Applicable here is our supreme court's observations in Regenold v. Baby Fold, Inc. (1977), 68 Ill.2d 419, 440:

"Ordinarily only drastic and extremely unusual circumstances will induce a natural mother to surrender her child. We recognize the circumstances Linda faced as being particularly vexing, and she was undoubtedly induced by the absolute hopelessness of the picture to surrender her child. She, as do many mothers faced with similar conditions, came to accept adoption as the only solution. At another place or time these same mothers might reject such a solution as being out of the question. In most circumstances following the surrender, the mothers will have second thoughts as to the wisdom of their decisions. Nonetheless, so many significant rights and events depend upon the certainty of the surrender that the legislature, in an expression of sound public policy, in order to add stability to adoption proceedings and to further the welfare of the children involved, has determined that the surrender should only be revocable if `it shall have been obtained by fraud or duress on the part of the person before whom such consent, surrender, or other document * * * is acknowledged * * * or on the part of the adopting parents or their agents' (Ill. Rev. Stat. 1975, ch. 4, par. 9.1-11). This is peculiarly within the competence of that body, and the judiciary should not attempt to alter or abrogate that clearly expressed legislative determination."
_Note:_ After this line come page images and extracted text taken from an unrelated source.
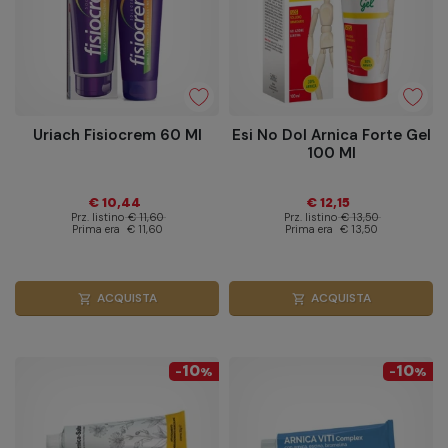
Uriach Fisiocrem 60 Ml
Esi No Dol Arnica Forte Gel
100 Ml
€ 10,44
€ 12,15
Prz. listino
€ 11,60
Prz. listino
€ 13,50
Prima era
€ 11,60
Prima era
€ 13,50
ACQUISTA
ACQUISTA
shopping_cart
shopping_cart
10
10
-
%
-
%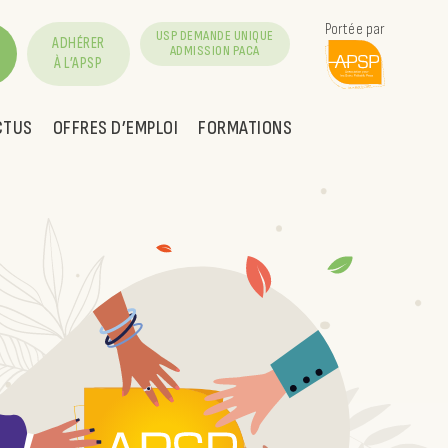
Portée par
USP DEMANDE UNIQUE
ADHÉRER
ADMISSION PACA
À L’APSP
CTUS
OFFRES D’EMPLOI
FORMATIONS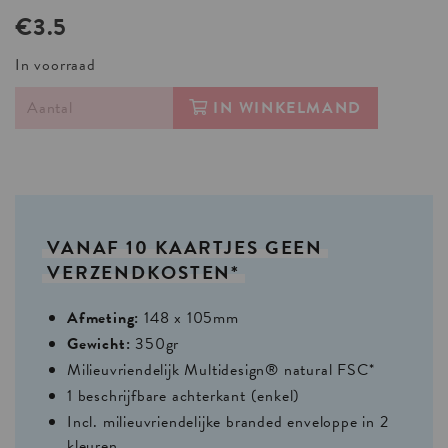
€3.5
In voorraad
IN WINKELMAND
VANAF
10
KAARTJES
GEEN
VERZENDKOSTEN*
Afmeting:
148 x 105mm
Gewicht:
350gr
Milieuvriendelijk Multidesign® natural FSC*
1 beschrijfbare achterkant (enkel)
Incl. milieuvriendelijke branded enveloppe in 2
kleuren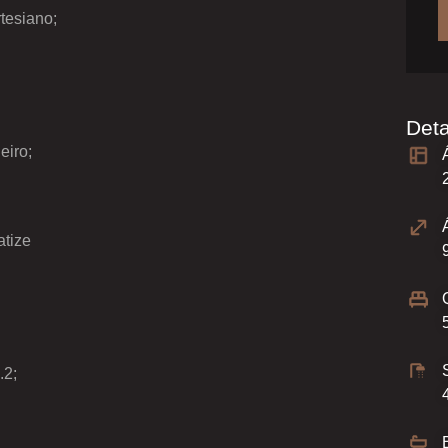
tesiano;
Det
eiro;
atize
.2;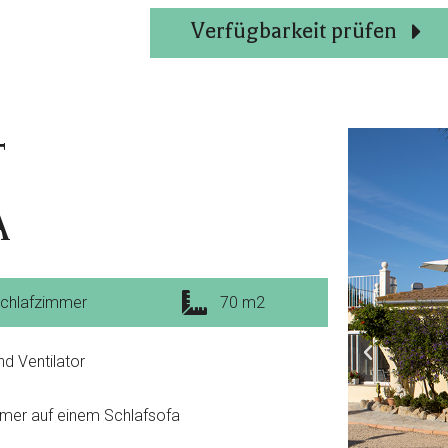
Verfügbarkeit prüfen
T
A
Schlafzimmer
70 m2
d Ventilator
mmer auf einem
Schlafsofa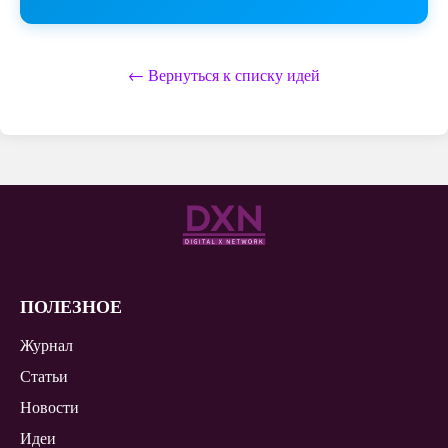
← Вернуться к списку идей
ПОЛЕЗНОЕ
Журнал
Статьи
Новости
Идеи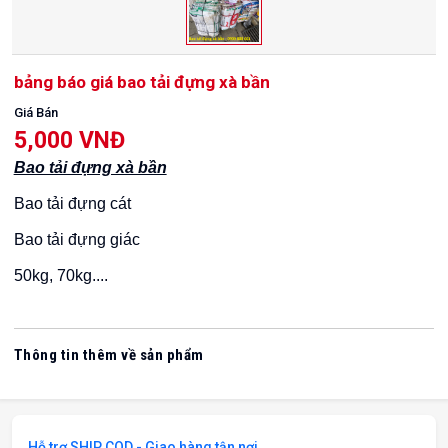
bảng báo giá bao tải đựng xà bần
Giá Bán
5,000 VNĐ
Bao tải đựng xà bần
Bao tải đựng cát
Bao tải đựng giác
50kg, 70kg....
Thông tin thêm về sản phẩm
Hỗ trợ SHIP COD - Giao hàng tận nơi.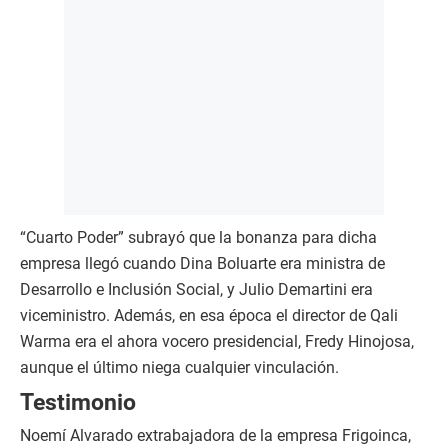
“Cuarto Poder” subrayó que la bonanza para dicha
empresa llegó cuando Dina Boluarte era ministra de
Desarrollo e Inclusión Social, y Julio Demartini era
viceministro. Además, en esa época el director de Qali
Warma era el ahora vocero presidencial, Fredy Hinojosa,
aunque el último niega cualquier vinculación.
Testimonio
Noemí Alvarado extrabajadora de la empresa Frigoinca,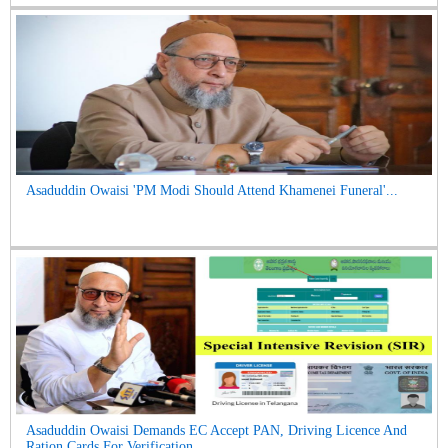
Asaduddin Owaisi 'PM Modi Should Attend Khamenei Funeral'...
Asaduddin Owaisi Demands EC Accept PAN, Driving Licence And
Ration Cards For Verification ...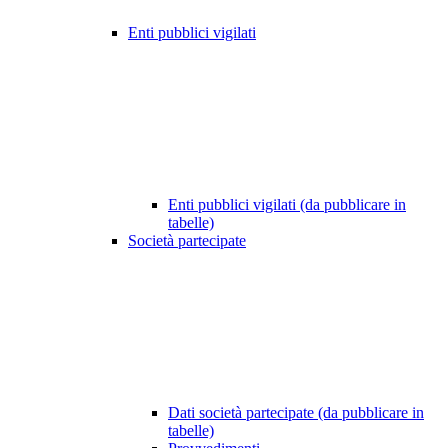
Enti pubblici vigilati
Enti pubblici vigilati (da pubblicare in
tabelle)
Società partecipate
Dati società partecipate (da pubblicare in
tabelle)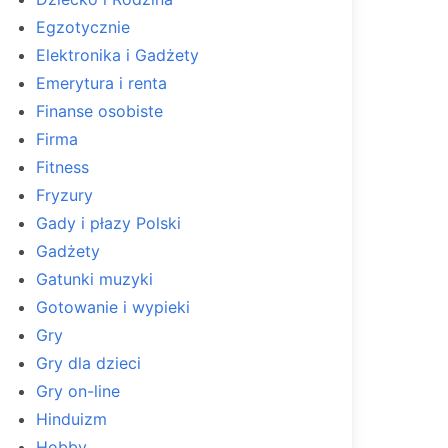
Egzotycznie
Elektronika i Gadżety
Emerytura i renta
Finanse osobiste
Firma
Fitness
Fryzury
Gady i płazy Polski
Gadżety
Gatunki muzyki
Gotowanie i wypieki
Gry
Gry dla dzieci
Gry on-line
Hinduizm
Hobby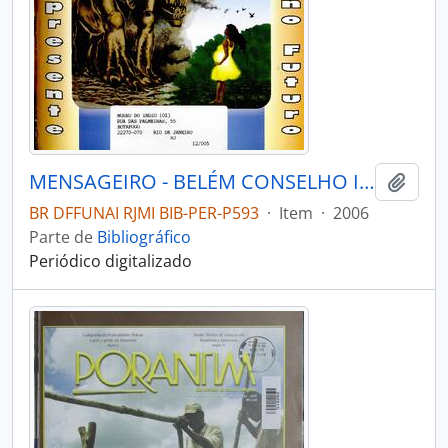
MENSAGEIRO - BELÉM CONSELHO INDIGENISTA MISSIONÁRIO - 2006 - Nº157
Adici
BR DFFUNAI RJMI BIB-PER-P593
·
Item
·
2006
Parte de
Bibliográfico
Periódico digitalizado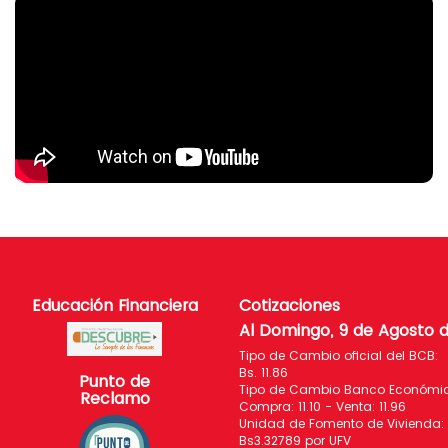
Educación Financiera
Cotizaciones
Al Domingo, 9 de Agosto 
Tipo de Cambio oficial del BCB:
Bs. 11.86
Punto de
Tipo de Cambio Banco Económico
Reclamo
Compra: 11.10 - Venta: 11.96
Unidad de Fomento de Vivienda:
Bs3.32789 por UFV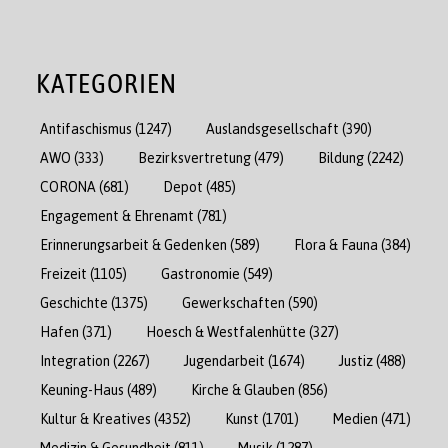
KATEGORIEN
Antifaschismus
(1247)
Auslandsgesellschaft
(390)
AWO
(333)
Bezirksvertretung
(479)
Bildung
(2242)
CORONA
(681)
Depot
(485)
Engagement & Ehrenamt
(781)
Erinnerungsarbeit & Gedenken
(589)
Flora & Fauna
(384)
Freizeit
(1105)
Gastronomie
(549)
Geschichte
(1375)
Gewerkschaften
(590)
Hafen
(371)
Hoesch & Westfalenhütte
(327)
Integration
(2267)
Jugendarbeit
(1674)
Justiz
(488)
Keuning-Haus
(489)
Kirche & Glauben
(856)
Kultur & Kreatives
(4352)
Kunst
(1701)
Medien
(471)
Medizin & Gesundheit
(811)
Musik
(1287)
We therefore conclude that Sophia has failed to prove by clear and convincing evidence that her surrender was fraudulently procured.

II.

• 4 The trial court also certified the following question pursuant to Supreme Court Rule 308:

"Whether the People of the State of Illinois prior to an adjudicatory hearing has the absolute right to dismiss a neglect petition without prejudice after the mother has filed a motion to withdraw her Consent to Adoption [sic] when that consent [sic] was taken during pending of the neglect case?"

Because we have concluded that Sophia has failed to sustain the burden necessary to invalidate the surrender, we find it unnecessary to address this issue. We cannot be certain that any pronouncement on our part with respect to this issue as presented might not be a futile enunciation of abstract principles of law having no bearing upon any presently existing dispute. It is our opinion that Sophia's surrender of the child presumably obviates any necessity that the State proceed with the adjudication of wardship. Courts> have determined an issue to be moot when no actual controversy, interests or rights of the parties are presented or involved, or when the issue itself has ceased to exist. An appellate court will not review a case merely to decide moot or abstract questions, to establish precedent, or to render a judgment to guide potential future litigation. LaSalle National Bank v. City of Chicago (1954), 3 Ill.2d 375, 378-79, 121 N.E.2d 486; Trompeter Construction Co. v. First Federal Savings & Loan Association (1978), 62 Ill. App.3d 173, 176, 379 N.E.2d 298.

Accordingly, we reverse the judgment of the circuit court of Cook County granting Sophia Nolan leave to withdraw her surrender and vacate the trial court's finding that constructive fraud was committed in the taking of the surrender. We remand the cause with directions to dismiss the petition for adjudication of wardship.

Reversed and remanded with directions.

HARTMAN, P.J., and DOWNING, J., concur.